If ISIS were to take over Gaza, Israel would have no choice except to fight it. And no one in the world would be able to offer any other options. There would be no last minute diplomatic rescues for ISIS, the way that there were for Hamas and the PLO. Israel would not be forced to tolerate the bombing of its cities due to worthless accords rammed through by Washington D.C. and Cairo.

The destabilization of the Middle East threatens the rest of the region far more than it does Israel. The unweaving of tribal and religious ties among Muslims can’t take down Israel the way that it could Egypt, Syria and Jordan. While having terrorists on every border would be a serious threat, every one of Israel’s neighbors has already been providing sanctuary to terrorists targeting Israel.

If they want Israel’s help keeping ISIS away, then instead of letting them aid Hamas, Israel should make ending their support for terrorism into the price for its aid.

If they want secure borders, Israel should be able to expect secure borders in return.

Israel has spent too long protecting the PLO and Jordan from their neighbors.
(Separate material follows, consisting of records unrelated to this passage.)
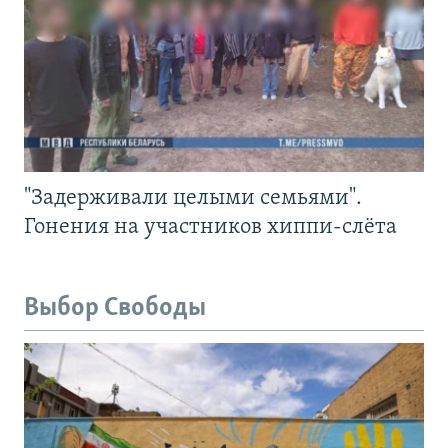
"Задерживали целыми семьями".
Гонения на участников хиппи-слёта
Выбор Свободы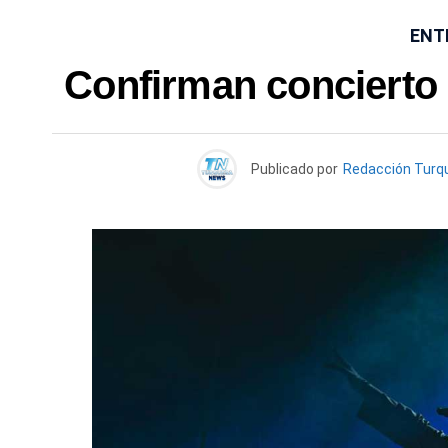
ENT
Confirman concierto
Publicado por
Redacción Turq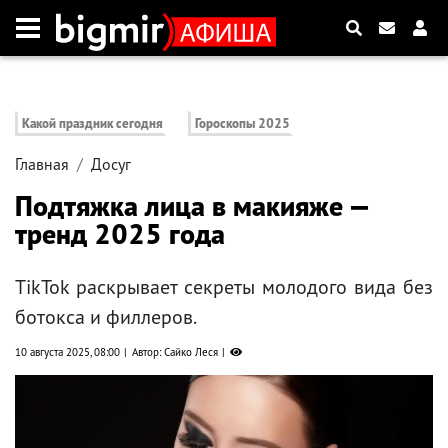
Какой праздник сегодня
Гороскопы 2025
Главная
Досуг
Подтяжка лица в макияже —
тренд 2025 года
TikTok раскрывает секреты молодого вида без
ботокса и филлеров.
10 августа 2025, 08:00
Автор: Сайко Леся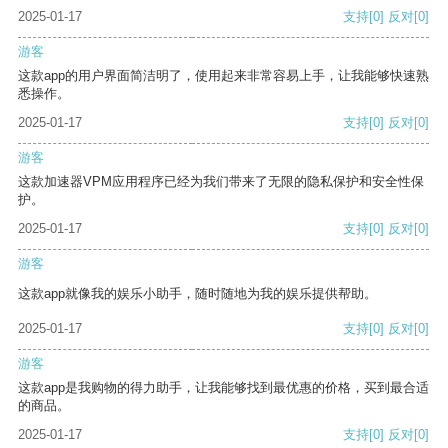
2025-01-17
支持
[0]
反对
[0]
游客
这款app的用户界面简洁明了，使用起来非常容易上手，让我能够快速熟
悉操作。
2025-01-17
支持
[0]
反对
[0]
游客
这款加速器VPM应用程序已经为我们带来了无限的隐私保护和安全性保
护。
2025-01-17
支持
[0]
反对
[0]
游客
这款app就像我的娱乐小助手，随时随地为我的娱乐提供帮助。
2025-01-17
支持
[0]
反对
[0]
游客
这款app是我购物的得力助手，让我能够找到最优惠的价格，买到最合适
的商品。
2025-01-17
支持
[0]
反对
[0]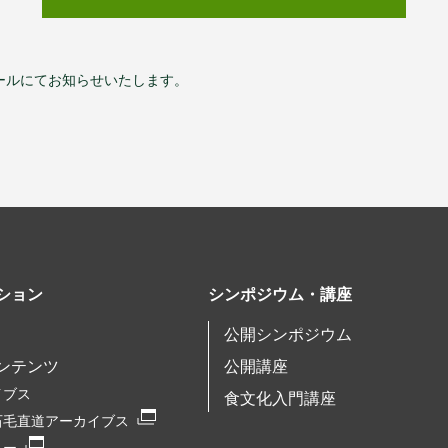
ールにてお知らせいたします。
ション
シンポジウム・講座
公開シンポジウム
ンテンツ
公開講座
イブス
食文化入門講座
石毛直道アーカイブス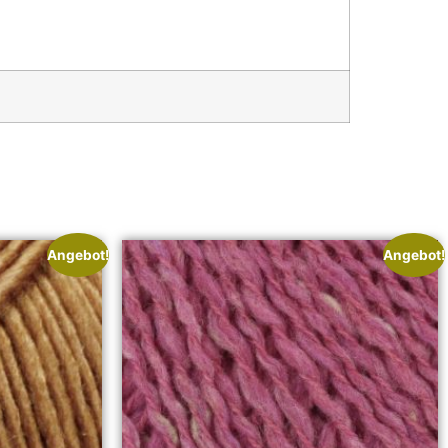
Angebot!
Angebot!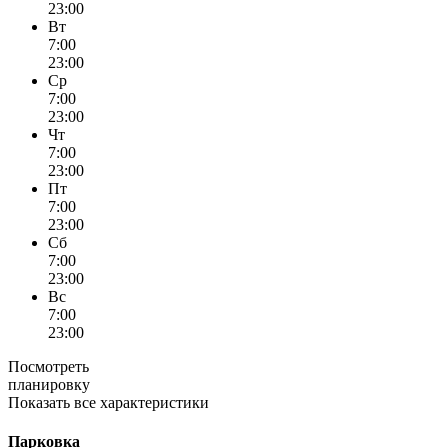
23:00
Вт
7:00
23:00
Ср
7:00
23:00
Чт
7:00
23:00
Пт
7:00
23:00
Сб
7:00
23:00
Вс
7:00
23:00
Посмотреть
планировку
Показать все характеристики
Парковка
Expecting it to protect Hamas from ISIS is simply insane. It might be time for Israel to step back and let the natural course of terrorism have its way. The end result will be ugly, but it will end Israel’s obligation to nurture its foes.

The Jewish State has tried its best to find a middle ground that works. It’s time to let the “moderate” terrorists and their foreign appeasers live with the consequences of their terrorism. 

When reason can’t win the argument, reality eventually wins the debate.